- _CONSEGNA 1_
Trascrivi parola per parola il passo dell'intervista che comincia con "Purtroppo devo confermartelo, io" e prosegue fino a "una serie limitata?".
- _CONSEGNA 2_
Secondo l'intervista, perché emoziona di più essere con un pezzo a basso costo nelle case di tanti? Rispondi in una, due o tre frasi.
- _CONSEGNA 3_
Prosegui l'intervista sul design dal punto in cui si interrompe.

==== TESTO FORNITO ====

Purtroppo devo confermartelo, io lavoro con giovani bravissimi che hanno un approccio sperimentale alla Eindowen ma non sanno chi sono i Droog!  È come se al liceo non si studiassero i classici, secondo me sbagliano la scuola, l’accademia, l’università,  non è possibile uscire da una qualsiasi scuola come designer senza conoscerli. 

Ti emoziona di più sapere di essere con un tuo pezzo a basso costo  nelle case di tanti o nelle case di pochi con una serie limitata?

Sicuramente mi emoziona di più essere nelle case di persone di tutto il mondo con una seggiolina, mi piace l’idea di poter essere all’interno delle fotografie delle persone con la mia sedia Ikea. Se il tuo prodotto può essere acquistato dal più alto numero di persone possibili vuol dire che va nel più alto numero di case, l’idea di un design ‘democratico’ e accessibile è ciò che  ideologicamente mi interessa di più. Poi ci sta che tiri fuori un prodotto in serie limitata che potrebbe essere anche un manifesto della tua nuova concezione di progetto …anche Mendini, dopo la poltrona Proust, ha fatto dei cavatappi favolosi che sono entrati in più case della mia sedia Ikea!

==== RECORD ====

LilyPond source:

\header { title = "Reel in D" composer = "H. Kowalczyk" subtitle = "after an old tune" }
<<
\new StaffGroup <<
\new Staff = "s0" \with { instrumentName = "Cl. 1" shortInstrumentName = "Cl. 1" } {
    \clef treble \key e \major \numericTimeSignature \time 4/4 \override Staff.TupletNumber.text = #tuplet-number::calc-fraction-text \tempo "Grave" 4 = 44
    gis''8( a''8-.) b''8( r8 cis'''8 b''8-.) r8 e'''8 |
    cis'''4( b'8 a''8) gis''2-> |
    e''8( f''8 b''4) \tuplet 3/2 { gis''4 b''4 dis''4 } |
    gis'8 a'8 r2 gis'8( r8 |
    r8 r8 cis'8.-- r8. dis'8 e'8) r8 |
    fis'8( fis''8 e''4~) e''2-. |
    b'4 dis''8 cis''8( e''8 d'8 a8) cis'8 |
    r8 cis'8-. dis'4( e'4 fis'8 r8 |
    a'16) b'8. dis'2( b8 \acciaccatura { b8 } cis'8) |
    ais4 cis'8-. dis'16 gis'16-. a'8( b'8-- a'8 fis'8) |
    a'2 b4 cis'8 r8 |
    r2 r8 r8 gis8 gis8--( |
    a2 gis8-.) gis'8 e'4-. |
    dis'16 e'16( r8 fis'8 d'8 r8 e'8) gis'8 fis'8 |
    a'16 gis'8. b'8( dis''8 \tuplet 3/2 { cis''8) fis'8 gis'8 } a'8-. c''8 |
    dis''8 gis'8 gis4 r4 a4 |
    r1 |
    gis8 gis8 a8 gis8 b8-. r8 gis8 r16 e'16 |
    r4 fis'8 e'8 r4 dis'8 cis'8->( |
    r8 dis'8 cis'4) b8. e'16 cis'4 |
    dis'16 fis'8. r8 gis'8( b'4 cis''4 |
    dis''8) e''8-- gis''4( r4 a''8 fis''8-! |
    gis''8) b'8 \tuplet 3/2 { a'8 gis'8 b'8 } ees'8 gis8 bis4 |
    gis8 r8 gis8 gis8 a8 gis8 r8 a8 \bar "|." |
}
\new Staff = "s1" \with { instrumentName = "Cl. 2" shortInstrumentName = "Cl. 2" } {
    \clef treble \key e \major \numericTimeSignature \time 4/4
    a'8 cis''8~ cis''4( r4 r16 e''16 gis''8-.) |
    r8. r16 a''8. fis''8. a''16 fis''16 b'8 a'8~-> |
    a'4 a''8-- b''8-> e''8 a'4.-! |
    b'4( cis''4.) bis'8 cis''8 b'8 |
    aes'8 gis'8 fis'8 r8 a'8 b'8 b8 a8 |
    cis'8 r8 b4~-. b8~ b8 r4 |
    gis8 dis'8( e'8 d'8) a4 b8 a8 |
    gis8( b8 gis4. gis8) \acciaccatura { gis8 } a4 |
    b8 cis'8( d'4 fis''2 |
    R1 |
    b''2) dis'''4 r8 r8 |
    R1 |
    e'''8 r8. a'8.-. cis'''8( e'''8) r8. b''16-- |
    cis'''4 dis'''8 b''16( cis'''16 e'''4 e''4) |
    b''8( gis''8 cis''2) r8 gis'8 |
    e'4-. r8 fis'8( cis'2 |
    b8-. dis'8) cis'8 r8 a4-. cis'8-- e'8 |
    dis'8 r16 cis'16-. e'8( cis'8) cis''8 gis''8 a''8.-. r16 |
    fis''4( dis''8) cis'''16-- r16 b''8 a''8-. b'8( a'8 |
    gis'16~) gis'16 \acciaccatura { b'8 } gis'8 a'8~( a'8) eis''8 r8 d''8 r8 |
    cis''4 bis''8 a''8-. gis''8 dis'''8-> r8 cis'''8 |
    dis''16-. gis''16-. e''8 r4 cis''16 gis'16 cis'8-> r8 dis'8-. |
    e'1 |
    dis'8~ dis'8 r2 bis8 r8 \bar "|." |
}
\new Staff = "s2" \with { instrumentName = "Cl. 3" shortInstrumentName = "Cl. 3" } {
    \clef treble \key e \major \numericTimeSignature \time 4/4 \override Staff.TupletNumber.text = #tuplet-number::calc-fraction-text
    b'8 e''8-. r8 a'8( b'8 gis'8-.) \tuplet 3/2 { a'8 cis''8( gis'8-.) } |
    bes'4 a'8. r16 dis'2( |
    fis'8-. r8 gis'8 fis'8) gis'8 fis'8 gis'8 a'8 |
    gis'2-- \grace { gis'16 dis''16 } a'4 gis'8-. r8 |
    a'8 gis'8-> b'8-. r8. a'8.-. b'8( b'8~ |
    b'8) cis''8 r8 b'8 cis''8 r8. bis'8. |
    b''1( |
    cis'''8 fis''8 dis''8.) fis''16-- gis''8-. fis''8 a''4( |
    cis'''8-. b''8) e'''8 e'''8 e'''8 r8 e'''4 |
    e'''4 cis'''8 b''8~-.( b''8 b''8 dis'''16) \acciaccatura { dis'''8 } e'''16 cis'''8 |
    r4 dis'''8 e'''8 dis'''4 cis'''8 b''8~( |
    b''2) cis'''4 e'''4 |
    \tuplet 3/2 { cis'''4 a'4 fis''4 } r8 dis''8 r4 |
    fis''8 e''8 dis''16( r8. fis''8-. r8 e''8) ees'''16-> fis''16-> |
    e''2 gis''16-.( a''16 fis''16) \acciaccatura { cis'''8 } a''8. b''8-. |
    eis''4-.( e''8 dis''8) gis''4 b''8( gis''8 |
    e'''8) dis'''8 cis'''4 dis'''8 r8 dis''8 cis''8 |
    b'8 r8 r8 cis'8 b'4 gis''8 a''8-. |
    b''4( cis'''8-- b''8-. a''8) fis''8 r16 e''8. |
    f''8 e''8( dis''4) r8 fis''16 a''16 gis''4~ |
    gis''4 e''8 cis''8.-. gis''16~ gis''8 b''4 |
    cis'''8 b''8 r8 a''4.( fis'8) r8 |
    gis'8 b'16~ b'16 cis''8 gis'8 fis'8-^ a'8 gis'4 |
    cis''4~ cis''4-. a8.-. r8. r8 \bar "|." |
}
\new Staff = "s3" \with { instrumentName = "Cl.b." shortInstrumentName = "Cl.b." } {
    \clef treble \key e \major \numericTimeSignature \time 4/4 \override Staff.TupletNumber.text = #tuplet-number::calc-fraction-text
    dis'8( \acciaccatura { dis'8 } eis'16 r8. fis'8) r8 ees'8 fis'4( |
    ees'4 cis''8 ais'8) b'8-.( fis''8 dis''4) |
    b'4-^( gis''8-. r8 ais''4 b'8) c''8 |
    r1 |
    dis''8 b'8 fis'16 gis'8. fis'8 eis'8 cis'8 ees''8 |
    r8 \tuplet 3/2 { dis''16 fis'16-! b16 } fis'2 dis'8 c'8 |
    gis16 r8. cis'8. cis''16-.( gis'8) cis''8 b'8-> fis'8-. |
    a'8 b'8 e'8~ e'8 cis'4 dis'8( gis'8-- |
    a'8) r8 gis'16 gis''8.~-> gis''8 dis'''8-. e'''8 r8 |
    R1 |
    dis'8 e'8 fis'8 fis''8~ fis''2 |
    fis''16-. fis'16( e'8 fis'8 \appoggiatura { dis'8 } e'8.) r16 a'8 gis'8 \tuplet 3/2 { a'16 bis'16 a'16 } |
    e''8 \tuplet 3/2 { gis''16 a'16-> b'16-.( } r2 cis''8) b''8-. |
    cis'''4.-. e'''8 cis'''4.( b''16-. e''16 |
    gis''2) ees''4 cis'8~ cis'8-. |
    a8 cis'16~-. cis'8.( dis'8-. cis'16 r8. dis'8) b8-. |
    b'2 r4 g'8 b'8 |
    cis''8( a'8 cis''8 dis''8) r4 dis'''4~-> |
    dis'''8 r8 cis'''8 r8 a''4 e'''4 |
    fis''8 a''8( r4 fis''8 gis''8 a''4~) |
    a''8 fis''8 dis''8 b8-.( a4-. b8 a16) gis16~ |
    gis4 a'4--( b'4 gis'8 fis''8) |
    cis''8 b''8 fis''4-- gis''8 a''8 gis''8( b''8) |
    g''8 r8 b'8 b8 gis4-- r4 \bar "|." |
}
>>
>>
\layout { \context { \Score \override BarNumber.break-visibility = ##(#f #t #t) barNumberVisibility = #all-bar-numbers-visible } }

====

- _SPAZIO RISPOSTA 1_
Purtroppo devo confermartelo, io lavoro con giovani bravissimi che hanno un approccio sperimentale alla Eindowen ma non sanno chi sono i Droog!  È come se al liceo non si studiassero i classici, secondo me sbagliano la scuola, l’accademia, l’università,  non è possibile uscire da una qualsiasi scuola come designer senza conoscerli. 

Ti emoziona di più sapere di essere con un tuo pezzo a basso costo  nelle case di tanti o nelle case di pochi con una serie limitata?

- _SPAZIO RISPOSTA 2_
Un prodotto acquistabile dal più alto numero di persone possibile entra nel più alto numero di case. L'idea di un design "democratico" e accessibile è ciò che interessa di più all'intervistato sul piano ideologico.

- _SPAZIO RISPOSTA 3_
Mi piace questo tuo approccio  ‘democratico’  e al tempo stesso ‘fluido’ al design, quindi hai fatto anche pezzi in serie limitata?

La cosa più importante che ho fatto in serie limitata è stato il mappamondo Coexist con la galleria Secondome. C’è stato un periodo in cui ero Giò quello del mappamondo, il vetro mi ha permesso di misurare anche il tempo oltre che lo spazio, aver cambiato il materiale mi ha permesso di dare una accezione artistica al progetto.

Tra i tuoi progetti artistici uno dei più interessanti è 208, quello con le boe luminose curato da Maria Cristina Didero nel 2020. Raccontaci come è andata.

Maria Cristina Didero mi ha chiamato dicendomi “Gio ti va di fare una installazione luminosa in una piazza a Rimini nel periodo natalizio?”, arrivo e la piazza e sull’acqua! Aveva tralasciato questo piccolo dettaglio. Era il periodo del COVID e il problema era anche concepire un progetto che fosse frequentato in un modo diverso dalle persone, la situazione era drammatica e la luce secondo me era l’elemento che  poteva dare un conforto alle persone che si fermavano a guardare questa piazza sull’acqua e magari rimanevano lì a chiaccherare per un po’ .

Hai disegnato poche lampade, come mai?

Ne faccio poche di lampade perché dico sempre che le idee che ti vengono con le lampade non tornano più e quindi non vanno sprecate. 

Tanti anni fa né hai fatta una a forma di scala per Seletti,  poi hai fatto un porta zampirone che è concepito come un porta incenso, perché in effetti lo zampirone non è altro che un incenso che brucia! Com’è nato quel progetto?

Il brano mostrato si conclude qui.